___ Supplied data

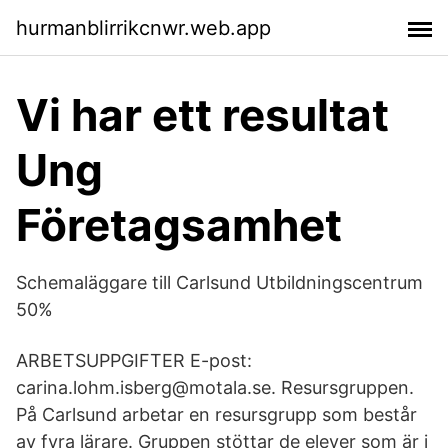
hurmanblirrikcnwr.web.app
Vi har ett resultat
Ung
Företagsamhet
Schemaläggare till Carlsund Utbildningscentrum
50%
ARBETSUPPGIFTER E-post:
carina.lohm.isberg@motala.se. Resursgruppen.
På Carlsund arbetar en resursgrupp som består
av fyra lärare. Gruppen stöttar de elever som är i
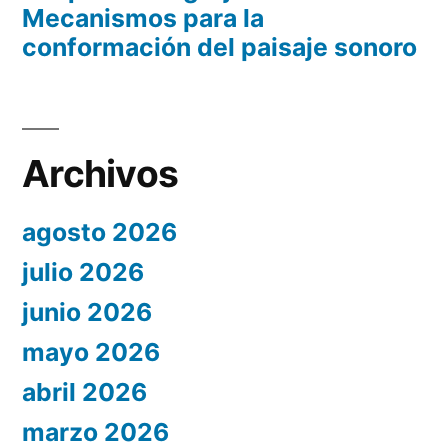
Mecanismos para la
conformación del paisaje sonoro
Archivos
agosto 2026
julio 2026
junio 2026
mayo 2026
abril 2026
marzo 2026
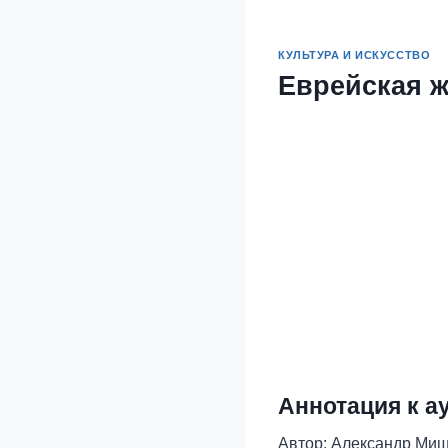
КУЛЬТУРА И ИСКУССТВО
Еврейская ж
Аннотация к а
Автор: Александр Ми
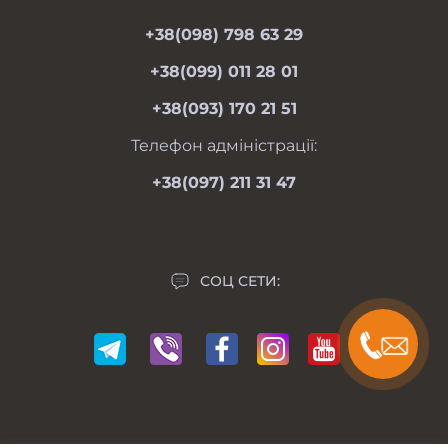
moimotoblok@gmail.com
Гарантии и возврат
+38(098) 798 63 29
пн-пт 08.00-19.00
Оферта
сб 09.00-18.00
+38(099) 011 28 01
вс 09.00-17.00
Личный кабинет
+38(093) 170 21 51
Связаться с нами
Карта сайта
Телефон адміністрації:
Производители
+38(097) 211 31 47
Акции
СОЦ СЕТИ:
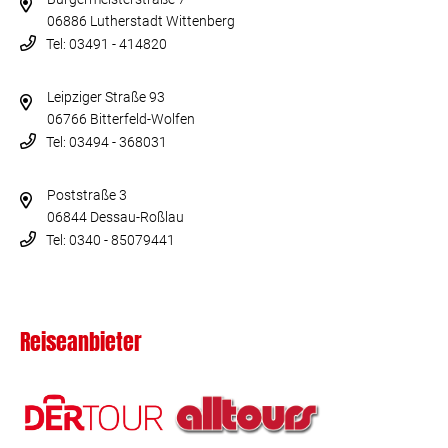
06886 Lutherstadt Wittenberg
Tel: 03491 - 414820
Leipziger Straße 93
06766 Bitterfeld-Wolfen
Tel: 03494 - 368031
Poststraße 3
06844 Dessau-Roßlau
Tel: 0340 - 85079441
Reiseanbieter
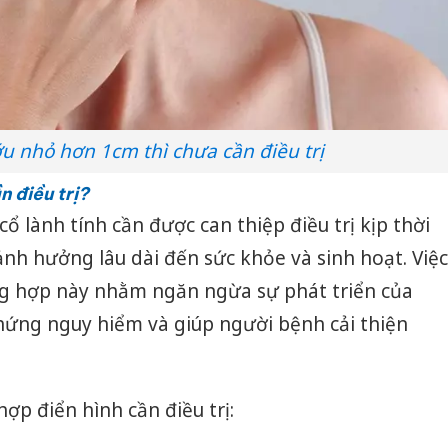
u nhỏ hơn 1cm thì chưa cần điều trị
n điều trị?
 lành tính cần được can thiệp điều trị kịp thời
nh hưởng lâu dài đến sức khỏe và sinh hoạt. Việc
ng hợp này nhằm ngăn ngừa sự phát triển của
hứng nguy hiểm và giúp người bệnh cải thiện
ợp điển hình cần điều trị:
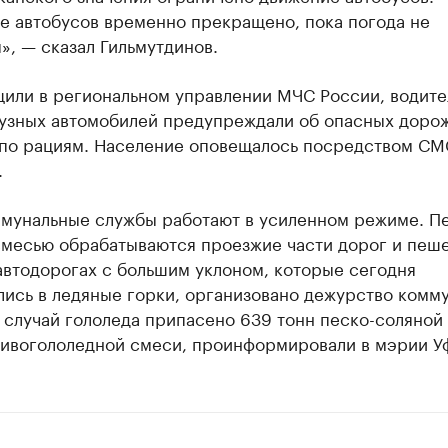
е автобусов временно прекращено, пока погода не
», — сказал Гильмутдинов.
щили в региональном управлении МЧС России, водите
узных автомобилей предупреждали об опасных доро
 по рациям. Население оповещалось посредством СМ
.
ммунальные службы работают в усиленном режиме. П
смесью обрабатываются проезжие части дорог и пеш
автодорогах с большим уклоном, которые сегодня
лись в ледяные горки, организовано дежурство комм
 случай гололеда припасено 639 тонн песко-соляной
тивогололедной смеси, проинформировали в мэрии У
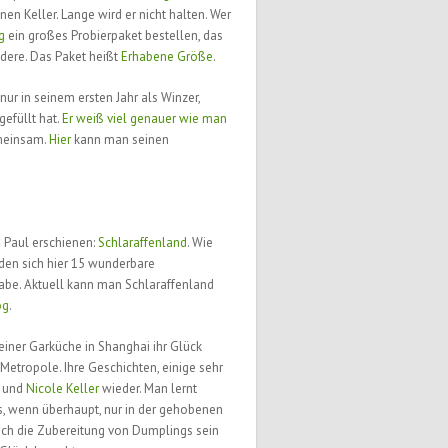
n Keller. Lange wird er nicht halten. Wer
g
ein großes Probierpaket bestellen, das
andere. Das Paket heißt
Erhabene Größe
.
nur in seinem ersten Jahr als Winzer,
efüllt hat.
Er weiß viel genauer wie man
emeinsam.
Hier
kann man seinen
 Paul erschienen:
Schlaraffenland
. Wie
nden sich hier 15 wunderbare
abe. Aktuell kann man Schlaraffenland
og
.
einer Garküche in Shanghai ihr Glück
Metropole. Ihre Geschichten, einige sehr
und
Nicole Keller
wieder. Man lernt
s, wenn überhaupt, nur in der gehobenen
fach die Zubereitung von Dumplings sein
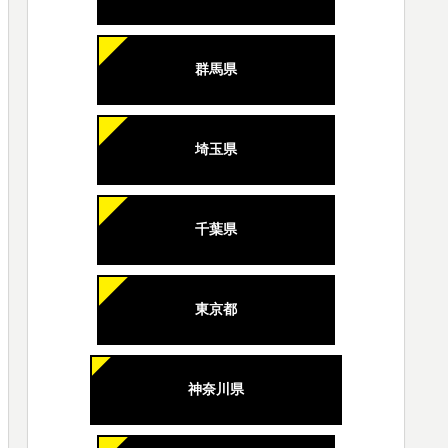
群馬県
埼玉県
千葉県
東京都
神奈川県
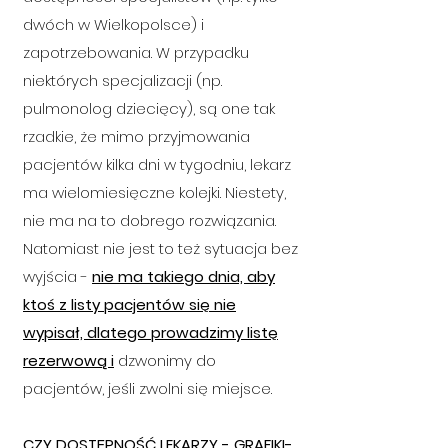
dwóch w Wielkopolsce) i
zapotrzebowania. W przypadku
niektórych specjalizacji (np.
pulmonolog dziecięcy), są one tak
rzadkie, że mimo przyjmowania
pacjentów kilka dni w tygodniu, lekarz
ma wielomiesięczne kolejki. Niestety,
nie ma na to dobrego rozwiązania.
Natomiast nie jest to też sytuacja bez
wyjścia -
nie ma takiego dnia, aby
ktoś z listy pacjentów się nie
wypisał, dlatego prowadzimy listę
rezerwową i
dzwonimy do
pacjentów, jeśli zwolni się miejsce.
CZY DOSTĘPNOŚĆ LEKARZY - GRAFIKI-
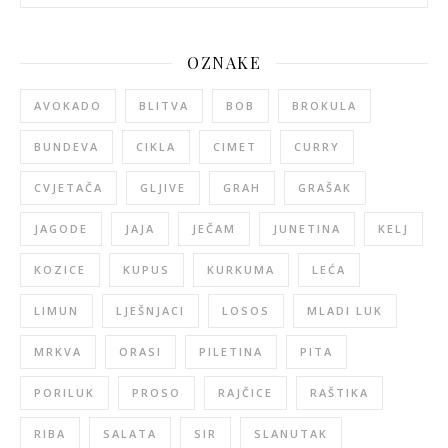
OZNAKE
AVOKADO
BLITVA
BOB
BROKULA
BUNDEVA
CIKLA
CIMET
CURRY
CVJETAČA
GLJIVE
GRAH
GRAŠAK
JAGODE
JAJA
JEČAM
JUNETINA
KELJ
KOZICE
KUPUS
KURKUMA
LEĆA
LIMUN
LJEŠNJACI
LOSOS
MLADI LUK
MRKVA
ORASI
PILETINA
PITA
PORILUK
PROSO
RAJČICE
RAŠTIKA
RIBA
SALATA
SIR
SLANUTAK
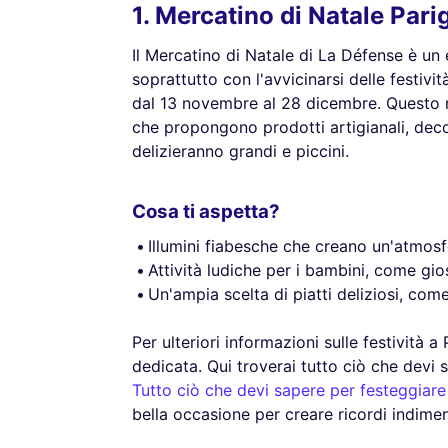
1. Mercatino di Natale Pari
Il Mercatino di Natale di La Défense è un 
soprattutto con l'avvicinarsi delle festivit
dal 13 novembre al 28 dicembre. Questo m
che propongono prodotti artigianali, decor
delizieranno grandi e piccini.
Cosa ti aspetta?
Illumini fiabesche che creano un'atmos
Attività ludiche per i bambini, come gios
Un'ampia scelta di piatti deliziosi, com
Per ulteriori informazioni sulle festività a
dedicata. Qui troverai tutto ciò che devi 
Tutto ciò che devi sapere per festeggiare 
bella occasione per creare ricordi indiment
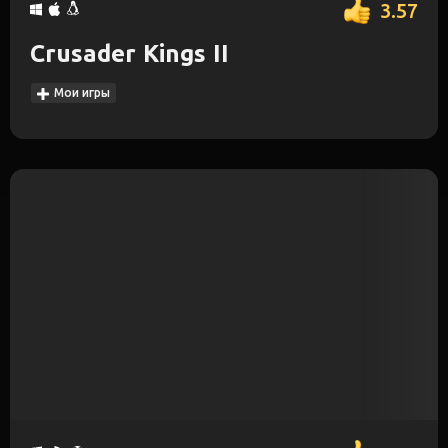
3.57
Crusader Kings II
Мои игры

______

- [Work to be completed]:
Transcribe all data precisely. Pictures are not copied.

- [Result]:
hurmanblirrikcnwr.web.app
Vi har ett resultat
Ung
Företagsamhet
Schemaläggare till Carlsund Utbildningscentrum
50%
ARBETSUPPGIFTER E-post:
carina.lohm.isberg@motala.se. Resursgruppen.
På Carlsund arbetar en resursgrupp som består
av fyra lärare. Gruppen stöttar de elever som är i
Mecanismos para la
conformación del paisaje sonoro
Archivos
agosto 2026
julio 2026
junio 2026
mayo 2026
abril 2026
marzo 2026
КУЛЬТУРА И ИСКУССТВО
Еврейская ж
Аннотация к а
Автор: Александр Ми
moimotoblok@gmail.com
Гарантии и возврат
+38(098) 798 63 29
пн-пт 08.00-19.00
Оферта
сб 09.00-18.00
+38(099) 011 28 01
вс 09.00-17.00
Личный кабинет
+38(093) 170 21 51
Связаться с нами
Карта сайта
Телефон адміністрації:
Производители
+38(097) 211 31 47
Акции
СОЦ СЕТИ:
06886 Lutherstadt Wittenberg
Tel: 03491 - 414820
Leipziger Straße 93
06766 Bitterfeld-Wolfen
Tel: 03494 - 368031
Poststraße 3
06844 Dessau-Roßlau
Tel: 0340 - 85079441
Reiseanbieter
u nhỏ hơn 1cm thì chưa cần điều trị
n điều trị?
 lành tính cần được can thiệp điều trị kịp thời
nh hưởng lâu dài đến sức khỏe và sinh hoạt. Việc
ng hợp này nhằm ngăn ngừa sự phát triển của
hứng nguy hiểm và giúp người bệnh cải thiện
ợp điển hình cần điều trị:
е автобусов временно прекращено, пока погода не
», — сказал Гильмутдинов.
щили в региональном управлении МЧС России, водите
узных автомобилей предупреждали об опасных доро
 по рациям. Население оповещалось посредством СМ
.
ммунальные службы работают в усиленном режиме. П
смесью обрабатываются проезжие части дорог и пеш
автодорогах с большим уклоном, которые сегодня
лись в ледяные горки, организовано дежурство комм
 случай гололеда припасено 639 тонн песко-соляной
тивогололедной смеси, проинформировали в мэрии У
n Keller. Lange wird er nicht halten. Wer
g
ein großes Probierpaket bestellen, das
andere. Das Paket heißt
Erhabene Größe
.
nur in seinem ersten Jahr als Winzer,
efüllt hat.
Er weiß viel genauer wie man
emeinsam.
Hier
kann man seinen
 Paul erschienen:
Schlaraffenland
. Wie
nden sich hier 15 wunderbare
abe. Aktuell kann man Schlaraffenland
og
.
einer Garküche in Shanghai ihr Glück
Metropole. Ihre Geschichten, einige sehr
und
Nicole Keller
wieder. Man lernt
s, wenn überhaupt, nur in der gehobenen
fach die Zubereitung von Dumplings sein
群馬県
埼玉県
千葉県
東京都
神奈川県
dwóch w Wielkopolsce) i
zapotrzebowania. W przypadku
niektórych specjalizacji (np.
pulmonolog dziecięcy), są one tak
rzadkie, że mimo przyjmowania
pacjentów kilka dni w tygodniu, lekarz
ma wielomiesięczne kolejki. Niestety,
nie ma na to dobrego rozwiązania.
Natomiast nie jest to też sytuacja bez
wyjścia -
nie ma takiego dnia, aby
ktoś z listy pacjentów się nie
wypisał, dlatego prowadzimy listę
rezerwową i
dzwonimy do
pacjentów, jeśli zwolni się miejsce.
CZY DOSTĘPNOŚĆ LEKARZY - GRAFIKI-
OZNAKE
AVOKADO
BLITVA
BOB
BROKULA
BUNDEVA
CIKLA
CIMET
CURRY
CVJETAČA
GLJIVE
GRAH
GRAŠAK
JAGODE
JAJA
JEČAM
JUNETINA
KELJ
KOZICE
KUPUS
KURKUMA
LEĆA
LIMUN
LJEŠNJACI
LOSOS
MLADI LUK
MRKVA
ORASI
PILETINA
PITA
PORILUK
PROSO
RAJČICE
RAŠTIKA
RIBA
SALATA
SIR
SLANUTAK
1. Mercatino di Natale Pari
Il Mercatino di Natale di La Défense è un 
soprattutto con l'avvicinarsi delle festivit
dal 13 novembre al 28 dicembre. Questo m
che propongono prodotti artigianali, decor
delizieranno grandi e piccini.
Cosa ti aspetta?
Illumini fiabesche che creano un'atmos
Attività ludiche per i bambini, come gios
Un'ampia scelta di piatti deliziosi, com
Per ulteriori informazioni sulle festività a
dedicata. Qui troverai tutto ciò che devi 
Tutto ciò che devi sapere per festeggiare 
bella occasione per creare ricordi indiment
3.57
Crusader Kings II
Мои игры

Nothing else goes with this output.